- TASK DETAILS
Scan the listing below. Copy each line that contains "unchecked".

- THE INPUT
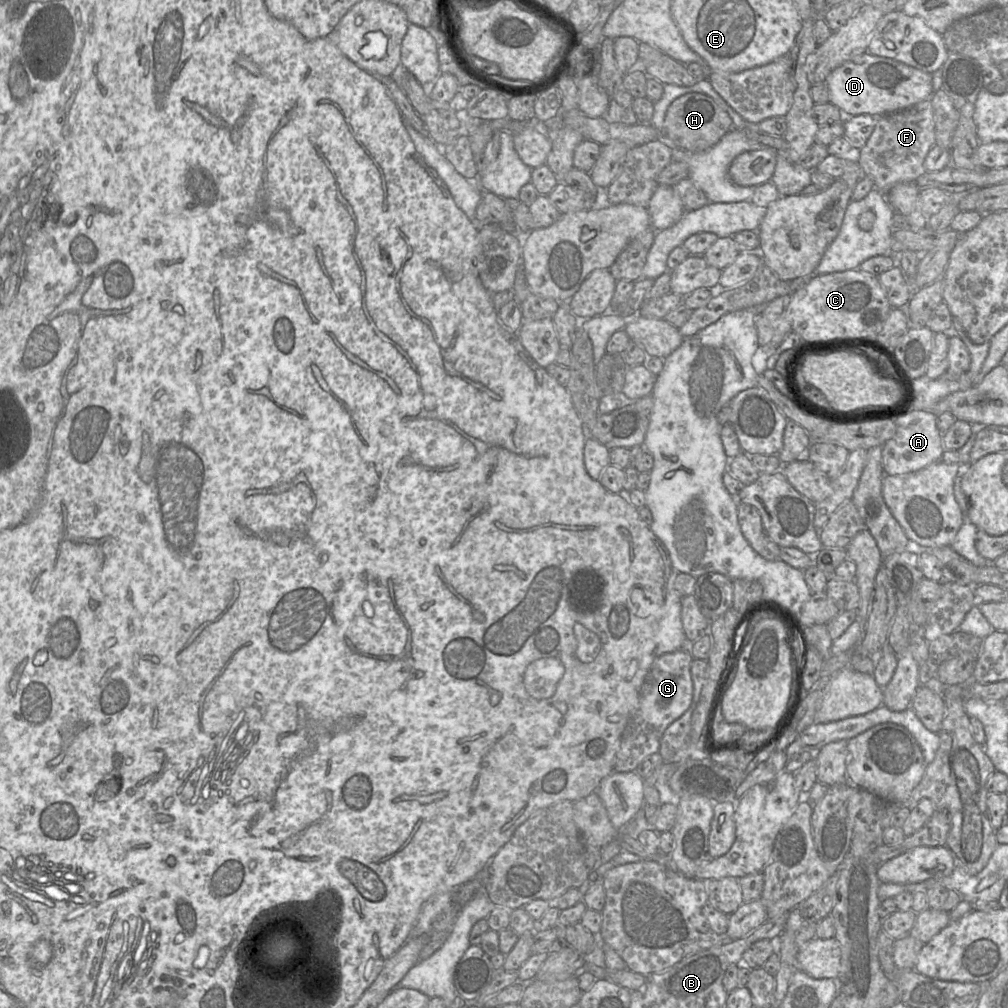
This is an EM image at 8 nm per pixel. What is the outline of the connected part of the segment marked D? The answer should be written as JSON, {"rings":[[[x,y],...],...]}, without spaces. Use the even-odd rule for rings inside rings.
{"rings":[[[868,51],[831,71],[825,85],[829,92],[829,102],[838,107],[844,117],[859,114],[881,116],[896,112],[930,99],[934,93],[931,73]]]}

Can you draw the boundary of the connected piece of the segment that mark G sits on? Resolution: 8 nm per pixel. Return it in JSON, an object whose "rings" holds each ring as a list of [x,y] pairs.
{"rings":[[[687,643],[684,648],[662,654],[654,660],[642,685],[638,706],[622,732],[614,771],[634,771],[645,758],[659,752],[660,741],[667,727],[680,718],[692,704],[693,682],[690,665],[693,659]]]}

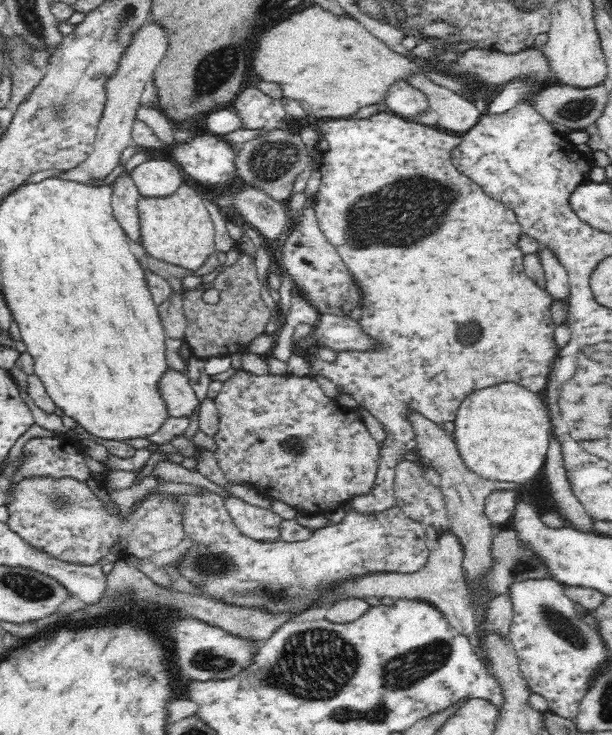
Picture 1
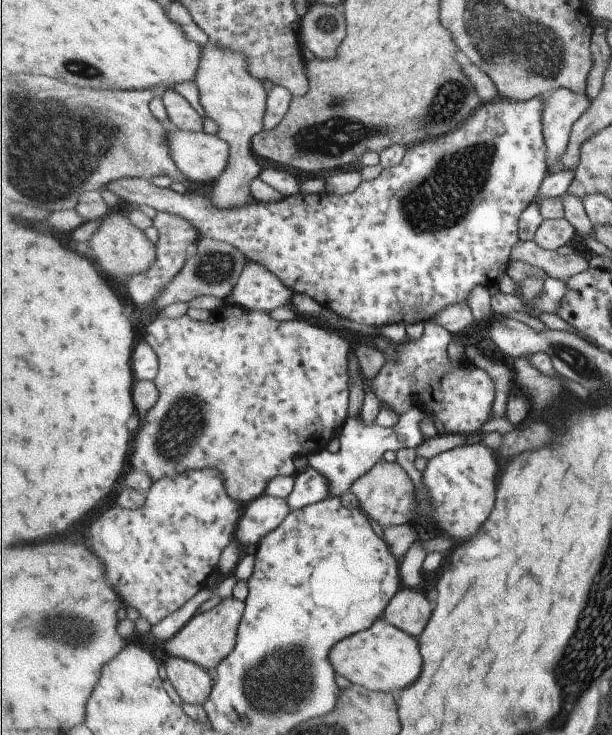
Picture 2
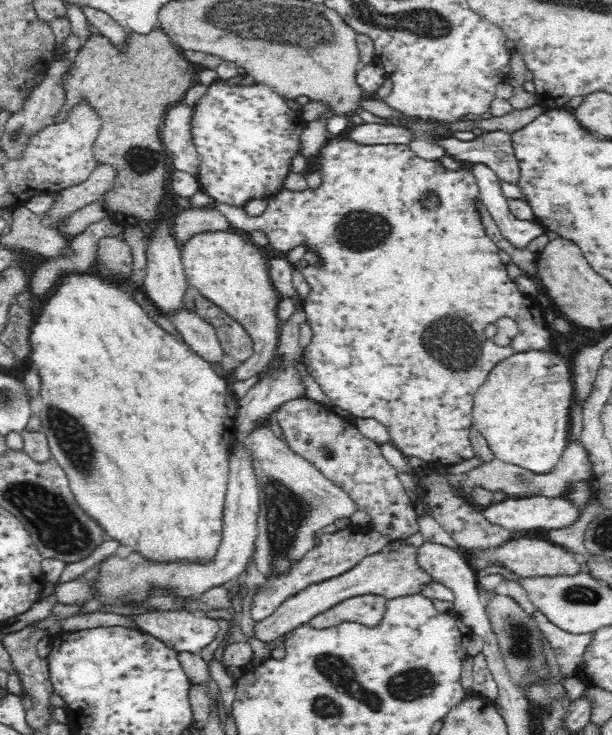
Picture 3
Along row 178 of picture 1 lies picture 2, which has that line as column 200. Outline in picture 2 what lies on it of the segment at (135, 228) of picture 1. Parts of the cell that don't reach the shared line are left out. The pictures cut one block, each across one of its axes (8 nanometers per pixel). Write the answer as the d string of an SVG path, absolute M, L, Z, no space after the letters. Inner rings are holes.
M174 89L161 91L169 113L169 124L177 129L201 133L205 130L203 117L189 104L185 96L181 96Z

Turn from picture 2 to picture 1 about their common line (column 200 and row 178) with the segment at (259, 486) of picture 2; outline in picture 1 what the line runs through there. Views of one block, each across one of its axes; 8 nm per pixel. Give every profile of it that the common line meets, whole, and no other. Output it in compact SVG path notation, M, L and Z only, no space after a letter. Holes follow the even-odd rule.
M383 111L377 112L369 118L353 119L339 118L339 119L326 119L326 122L320 124L321 137L329 142L329 148L326 152L322 152L320 174L321 182L315 197L313 197L313 211L316 216L319 229L326 237L330 246L333 246L340 255L340 258L344 261L344 264L348 267L348 270L352 273L356 284L360 287L362 296L362 304L366 308L364 310L364 316L360 320L362 328L376 340L384 340L382 344L386 346L386 352L382 354L374 354L372 352L352 352L346 350L346 352L338 352L337 359L334 362L324 361L322 359L313 357L310 360L310 367L312 367L312 376L323 376L334 382L341 391L351 395L357 402L357 404L366 408L384 427L386 431L387 439L384 440L382 448L380 448L380 456L378 462L378 470L376 478L374 480L374 486L370 488L370 491L356 495L350 500L345 502L341 507L344 510L358 509L362 512L372 512L384 510L396 505L394 498L394 479L395 479L395 466L400 459L404 459L407 452L416 452L416 442L414 437L414 431L411 430L410 423L407 422L406 414L407 410L416 409L425 418L433 420L439 426L443 426L446 422L454 422L456 418L456 412L462 404L462 400L472 394L474 390L482 390L482 388L488 388L496 386L502 383L516 383L523 386L530 392L540 392L546 388L546 380L550 374L550 366L556 358L556 352L560 349L556 344L554 338L554 332L557 325L552 320L552 298L550 294L540 288L532 278L526 276L524 272L524 252L518 248L518 242L522 238L522 229L520 221L518 221L518 215L514 210L511 210L503 202L490 198L481 186L478 186L473 182L471 178L468 178L465 174L460 174L457 166L453 163L451 153L453 148L458 146L461 141L460 134L454 134L453 132L447 132L434 126L424 125L422 123L416 123L408 121L404 117L395 115L394 113L386 113Z

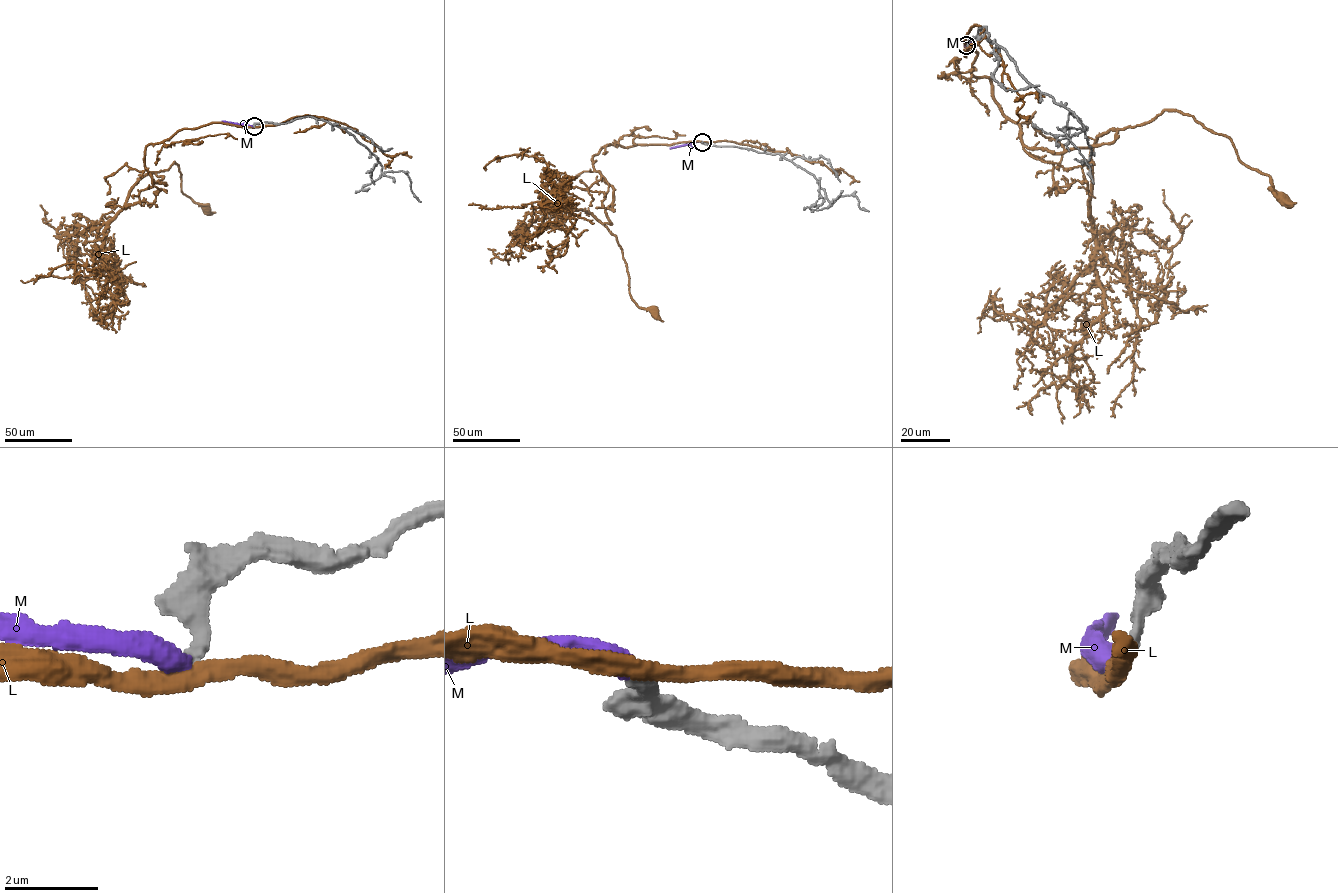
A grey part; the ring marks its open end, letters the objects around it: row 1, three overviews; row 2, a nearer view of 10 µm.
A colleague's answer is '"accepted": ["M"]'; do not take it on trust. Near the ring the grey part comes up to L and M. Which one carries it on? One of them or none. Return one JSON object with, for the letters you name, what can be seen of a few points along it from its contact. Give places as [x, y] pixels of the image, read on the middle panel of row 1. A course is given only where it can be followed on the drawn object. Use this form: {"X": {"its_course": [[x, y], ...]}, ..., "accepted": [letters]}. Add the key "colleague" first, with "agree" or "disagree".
{"colleague": "agree", "M": {"its_course": [[702, 142], [670, 148]]}, "accepted": ["M"]}

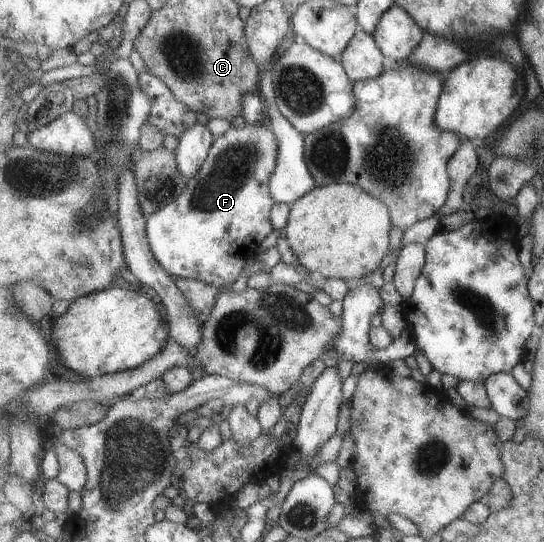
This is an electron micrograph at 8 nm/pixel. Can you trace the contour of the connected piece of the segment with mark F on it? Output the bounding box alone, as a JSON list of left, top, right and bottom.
[147,122,279,288]

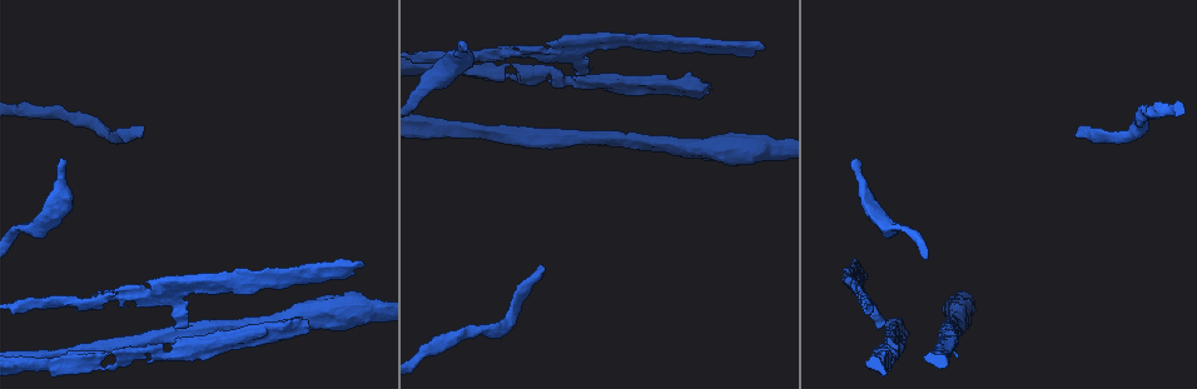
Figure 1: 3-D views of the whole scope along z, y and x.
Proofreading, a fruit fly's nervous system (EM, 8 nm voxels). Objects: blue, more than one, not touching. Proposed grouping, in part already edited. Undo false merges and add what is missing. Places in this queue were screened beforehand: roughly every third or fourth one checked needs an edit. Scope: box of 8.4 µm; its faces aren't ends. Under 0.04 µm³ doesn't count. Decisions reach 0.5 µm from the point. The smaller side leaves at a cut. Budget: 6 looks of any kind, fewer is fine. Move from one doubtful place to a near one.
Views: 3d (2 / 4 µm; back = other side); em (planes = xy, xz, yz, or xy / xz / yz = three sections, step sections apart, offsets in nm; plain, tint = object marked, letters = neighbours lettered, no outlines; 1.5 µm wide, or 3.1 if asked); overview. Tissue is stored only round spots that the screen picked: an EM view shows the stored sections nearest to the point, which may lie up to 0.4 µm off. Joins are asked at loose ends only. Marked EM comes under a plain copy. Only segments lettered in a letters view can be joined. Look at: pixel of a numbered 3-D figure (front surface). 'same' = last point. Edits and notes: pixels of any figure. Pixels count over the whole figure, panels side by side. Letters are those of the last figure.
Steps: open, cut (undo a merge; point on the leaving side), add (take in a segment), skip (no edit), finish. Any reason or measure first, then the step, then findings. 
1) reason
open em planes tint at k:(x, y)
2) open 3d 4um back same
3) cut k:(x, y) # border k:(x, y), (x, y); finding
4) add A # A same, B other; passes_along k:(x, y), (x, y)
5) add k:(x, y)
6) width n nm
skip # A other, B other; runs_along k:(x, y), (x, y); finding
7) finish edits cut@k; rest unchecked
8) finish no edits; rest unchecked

- SOLVED PROBLEM
7) finish edits cut@k; rest unchecked
8) finish no edits; rest unchecked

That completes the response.